“Ed [Miliband] will talk to the SNP…he’ll have to”, says Ronnie Campbell
A VETERAN Labour MP has said that Labour leader Ed Miliband will have no option but to talk to the SNP in order to get budgets and other bills passed.
The comments were made by Ronnie Campbell, who has been an MP for Blyth Valley in the north of England since 1987 and is widely expected to hold onto his seat.
Taking part in a BBC Question Time event last night, Miliband was emphatic in ruling out a deal with the SNP, saying: “I am not going to have a Labour government if it means deals or coalitions with the SNP.”
Speaking to CommonSpace, Campbell said a deal was now unlikely and that Miliband will “challenge the SNP to vote down a Queen’s Speech and bring in a Tory government”.
However, Campbell acknowledged that after a Queen’s Speech, a minority Labour government will be compelled to talk to the SNP on issues over budget and policy.
“After the Queen’s Speech goes through, there will be talks,” he said. “I think there’ll have to be talks on a budget and on a series of bills. If they [the SNP] are not in agreement we might have to pull them.”
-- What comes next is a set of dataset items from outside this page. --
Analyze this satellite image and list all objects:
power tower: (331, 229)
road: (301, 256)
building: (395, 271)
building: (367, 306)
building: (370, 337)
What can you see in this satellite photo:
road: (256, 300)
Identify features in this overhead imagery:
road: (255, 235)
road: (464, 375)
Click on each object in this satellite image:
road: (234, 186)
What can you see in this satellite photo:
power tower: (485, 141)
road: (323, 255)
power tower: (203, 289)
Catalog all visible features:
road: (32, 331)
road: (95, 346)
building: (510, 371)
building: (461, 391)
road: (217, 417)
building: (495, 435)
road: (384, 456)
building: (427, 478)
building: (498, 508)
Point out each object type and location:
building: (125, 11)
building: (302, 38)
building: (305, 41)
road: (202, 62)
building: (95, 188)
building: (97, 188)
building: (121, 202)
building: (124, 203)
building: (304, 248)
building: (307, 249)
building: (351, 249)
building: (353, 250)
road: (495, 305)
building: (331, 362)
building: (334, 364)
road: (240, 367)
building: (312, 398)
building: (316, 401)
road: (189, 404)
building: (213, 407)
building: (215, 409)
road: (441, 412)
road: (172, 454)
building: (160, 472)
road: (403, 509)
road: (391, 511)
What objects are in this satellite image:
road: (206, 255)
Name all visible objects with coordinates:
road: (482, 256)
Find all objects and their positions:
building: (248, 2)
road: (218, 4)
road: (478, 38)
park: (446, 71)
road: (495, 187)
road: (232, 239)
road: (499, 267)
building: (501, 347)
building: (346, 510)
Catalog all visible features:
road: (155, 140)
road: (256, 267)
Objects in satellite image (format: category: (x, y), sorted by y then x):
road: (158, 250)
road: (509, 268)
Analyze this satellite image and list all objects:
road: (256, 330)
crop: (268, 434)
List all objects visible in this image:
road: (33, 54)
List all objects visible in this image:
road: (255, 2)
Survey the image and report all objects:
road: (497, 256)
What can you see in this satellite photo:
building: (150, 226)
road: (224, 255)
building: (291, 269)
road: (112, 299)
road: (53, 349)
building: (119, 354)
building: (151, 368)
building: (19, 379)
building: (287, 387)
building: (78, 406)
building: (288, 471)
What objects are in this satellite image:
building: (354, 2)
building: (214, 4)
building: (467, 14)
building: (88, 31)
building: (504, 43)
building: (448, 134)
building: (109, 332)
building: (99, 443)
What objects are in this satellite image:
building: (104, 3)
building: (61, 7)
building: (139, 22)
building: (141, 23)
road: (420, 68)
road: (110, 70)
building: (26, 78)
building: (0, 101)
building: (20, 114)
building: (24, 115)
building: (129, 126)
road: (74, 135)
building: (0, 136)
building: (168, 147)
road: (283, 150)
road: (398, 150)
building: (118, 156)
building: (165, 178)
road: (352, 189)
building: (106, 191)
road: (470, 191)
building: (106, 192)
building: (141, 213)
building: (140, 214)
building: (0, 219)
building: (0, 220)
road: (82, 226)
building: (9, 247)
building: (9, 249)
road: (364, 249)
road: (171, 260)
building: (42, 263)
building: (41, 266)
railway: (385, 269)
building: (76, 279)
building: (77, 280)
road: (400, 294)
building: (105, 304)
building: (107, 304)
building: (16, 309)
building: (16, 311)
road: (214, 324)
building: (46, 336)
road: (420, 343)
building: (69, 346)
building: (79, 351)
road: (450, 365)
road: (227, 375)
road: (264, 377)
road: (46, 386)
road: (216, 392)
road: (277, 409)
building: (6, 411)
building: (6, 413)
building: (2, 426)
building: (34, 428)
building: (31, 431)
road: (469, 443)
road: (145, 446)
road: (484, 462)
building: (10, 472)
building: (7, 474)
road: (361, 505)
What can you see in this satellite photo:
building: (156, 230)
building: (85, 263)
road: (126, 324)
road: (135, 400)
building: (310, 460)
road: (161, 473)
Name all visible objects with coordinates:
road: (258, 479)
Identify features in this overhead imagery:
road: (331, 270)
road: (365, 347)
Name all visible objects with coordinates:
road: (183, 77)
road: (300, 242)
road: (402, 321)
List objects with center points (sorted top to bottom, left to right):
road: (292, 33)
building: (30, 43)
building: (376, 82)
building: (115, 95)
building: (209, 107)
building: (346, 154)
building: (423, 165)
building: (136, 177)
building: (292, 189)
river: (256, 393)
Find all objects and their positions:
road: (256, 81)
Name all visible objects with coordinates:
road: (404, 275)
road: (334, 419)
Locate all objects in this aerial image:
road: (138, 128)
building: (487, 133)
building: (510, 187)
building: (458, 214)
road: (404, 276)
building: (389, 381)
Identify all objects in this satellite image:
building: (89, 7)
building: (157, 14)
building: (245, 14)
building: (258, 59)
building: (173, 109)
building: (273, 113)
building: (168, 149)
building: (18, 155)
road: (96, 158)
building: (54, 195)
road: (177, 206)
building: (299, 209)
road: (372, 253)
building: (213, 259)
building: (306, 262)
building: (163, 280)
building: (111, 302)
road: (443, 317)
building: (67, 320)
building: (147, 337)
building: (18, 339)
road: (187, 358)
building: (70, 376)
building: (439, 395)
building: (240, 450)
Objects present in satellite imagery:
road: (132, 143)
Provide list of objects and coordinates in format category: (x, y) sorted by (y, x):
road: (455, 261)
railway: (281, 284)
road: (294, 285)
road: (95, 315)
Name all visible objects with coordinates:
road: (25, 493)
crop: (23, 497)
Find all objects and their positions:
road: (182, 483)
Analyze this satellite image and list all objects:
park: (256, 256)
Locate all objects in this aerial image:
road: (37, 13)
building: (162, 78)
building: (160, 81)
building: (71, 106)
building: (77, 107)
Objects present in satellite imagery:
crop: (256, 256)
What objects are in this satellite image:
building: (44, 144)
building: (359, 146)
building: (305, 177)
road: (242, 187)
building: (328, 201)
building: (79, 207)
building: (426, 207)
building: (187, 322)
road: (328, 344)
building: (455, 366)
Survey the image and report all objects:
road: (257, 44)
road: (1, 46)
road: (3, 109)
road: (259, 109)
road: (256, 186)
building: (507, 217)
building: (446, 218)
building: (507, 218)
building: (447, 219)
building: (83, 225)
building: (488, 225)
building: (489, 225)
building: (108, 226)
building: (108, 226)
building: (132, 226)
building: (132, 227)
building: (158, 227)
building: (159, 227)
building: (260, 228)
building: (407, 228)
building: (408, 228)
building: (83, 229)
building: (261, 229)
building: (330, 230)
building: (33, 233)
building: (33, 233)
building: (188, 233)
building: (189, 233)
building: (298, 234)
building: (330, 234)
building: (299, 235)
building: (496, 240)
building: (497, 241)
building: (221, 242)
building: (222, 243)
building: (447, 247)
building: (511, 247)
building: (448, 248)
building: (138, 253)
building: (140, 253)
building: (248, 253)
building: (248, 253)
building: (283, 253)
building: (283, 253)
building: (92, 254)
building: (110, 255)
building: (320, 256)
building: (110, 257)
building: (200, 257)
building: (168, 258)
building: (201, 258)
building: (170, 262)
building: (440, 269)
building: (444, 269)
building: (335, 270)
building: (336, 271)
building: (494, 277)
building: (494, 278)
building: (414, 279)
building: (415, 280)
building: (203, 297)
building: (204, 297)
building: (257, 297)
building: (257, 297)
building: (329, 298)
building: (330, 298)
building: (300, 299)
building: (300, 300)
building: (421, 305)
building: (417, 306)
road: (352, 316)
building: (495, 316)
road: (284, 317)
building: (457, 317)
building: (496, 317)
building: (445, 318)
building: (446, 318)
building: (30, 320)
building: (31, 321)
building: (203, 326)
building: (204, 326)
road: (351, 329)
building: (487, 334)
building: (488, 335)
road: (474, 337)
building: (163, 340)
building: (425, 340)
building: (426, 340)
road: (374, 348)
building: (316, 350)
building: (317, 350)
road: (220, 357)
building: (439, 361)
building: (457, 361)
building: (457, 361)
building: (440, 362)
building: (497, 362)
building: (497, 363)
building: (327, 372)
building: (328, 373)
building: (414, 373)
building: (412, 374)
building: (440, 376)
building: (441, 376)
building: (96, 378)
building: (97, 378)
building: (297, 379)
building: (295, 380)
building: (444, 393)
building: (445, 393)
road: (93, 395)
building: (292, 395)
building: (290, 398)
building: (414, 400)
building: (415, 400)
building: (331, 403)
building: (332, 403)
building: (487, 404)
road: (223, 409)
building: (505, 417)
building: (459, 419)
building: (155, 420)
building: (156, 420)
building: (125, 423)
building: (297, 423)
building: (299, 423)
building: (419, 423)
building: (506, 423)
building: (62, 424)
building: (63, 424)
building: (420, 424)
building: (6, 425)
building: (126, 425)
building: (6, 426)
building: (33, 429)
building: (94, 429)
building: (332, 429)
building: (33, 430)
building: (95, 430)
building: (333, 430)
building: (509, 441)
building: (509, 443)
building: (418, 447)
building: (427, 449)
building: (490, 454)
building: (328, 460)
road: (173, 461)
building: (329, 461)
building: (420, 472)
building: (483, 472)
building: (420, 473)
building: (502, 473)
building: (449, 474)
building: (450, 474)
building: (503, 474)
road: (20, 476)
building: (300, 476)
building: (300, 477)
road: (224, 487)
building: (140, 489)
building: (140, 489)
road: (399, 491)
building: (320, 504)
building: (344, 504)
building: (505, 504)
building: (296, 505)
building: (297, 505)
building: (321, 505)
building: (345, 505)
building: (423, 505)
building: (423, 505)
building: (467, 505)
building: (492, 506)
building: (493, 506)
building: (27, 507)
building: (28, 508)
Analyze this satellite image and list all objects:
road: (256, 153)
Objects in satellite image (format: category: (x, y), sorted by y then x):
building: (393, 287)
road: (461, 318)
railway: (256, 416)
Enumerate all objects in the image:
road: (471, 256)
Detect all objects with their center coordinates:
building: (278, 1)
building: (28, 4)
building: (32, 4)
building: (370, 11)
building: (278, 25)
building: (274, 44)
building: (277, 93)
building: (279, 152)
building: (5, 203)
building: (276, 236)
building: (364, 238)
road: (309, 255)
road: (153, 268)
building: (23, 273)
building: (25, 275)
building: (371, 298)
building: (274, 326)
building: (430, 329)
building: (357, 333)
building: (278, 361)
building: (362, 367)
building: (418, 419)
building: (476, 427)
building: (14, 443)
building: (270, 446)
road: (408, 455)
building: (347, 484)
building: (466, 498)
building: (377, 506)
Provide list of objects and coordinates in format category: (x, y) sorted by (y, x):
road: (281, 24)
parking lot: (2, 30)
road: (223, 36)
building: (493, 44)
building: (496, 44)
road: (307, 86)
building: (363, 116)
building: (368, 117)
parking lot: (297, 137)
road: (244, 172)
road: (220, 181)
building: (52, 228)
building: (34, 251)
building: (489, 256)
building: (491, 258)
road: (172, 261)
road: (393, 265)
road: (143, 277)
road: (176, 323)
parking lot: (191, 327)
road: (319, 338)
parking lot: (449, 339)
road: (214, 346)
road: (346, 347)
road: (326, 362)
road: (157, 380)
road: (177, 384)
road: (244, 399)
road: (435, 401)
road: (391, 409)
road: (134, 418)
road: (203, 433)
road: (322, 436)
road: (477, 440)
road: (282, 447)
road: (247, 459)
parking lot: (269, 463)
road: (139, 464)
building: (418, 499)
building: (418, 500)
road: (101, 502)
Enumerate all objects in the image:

“That’s the only way we can do it. Ed’s not going to do a deal prior to election. So as bills proceed through parliament, Ed will talk to them, he’ll have to. He’ll say: ‘These are the bills, are you going to vote for them?’ And if SNP say they are not going to support them then we could have to drop them.”
Campbell also said he and others in Labour would find common cause with some of the SNP’s policies.
“I like some of their policies. There are some great policies I could support wholeheartedly,” he added.
SNP leader Nicola Sturgeon called Miliband’s remarks a “disastrous revelation” and said the Labour leader has suggestedd he would rather let the Tories back in than work with the SNP.
“Ed Miliband has allowed his campaign to be dictated and pushed around by the Tories south of the border – and Labour will pay a heavy price in Scotland,” said Scotland’s First Minister.
“His extraordinary remarks make it even more important that Scotland unites to elect a big group of MPs to give Scotland a decisive position at Westminster, and lock the Tories out.”
Recent polls indicate that there will be a hung parliament after the 7 May election, with the votes of SNP MPs decisive as to who forms the next government.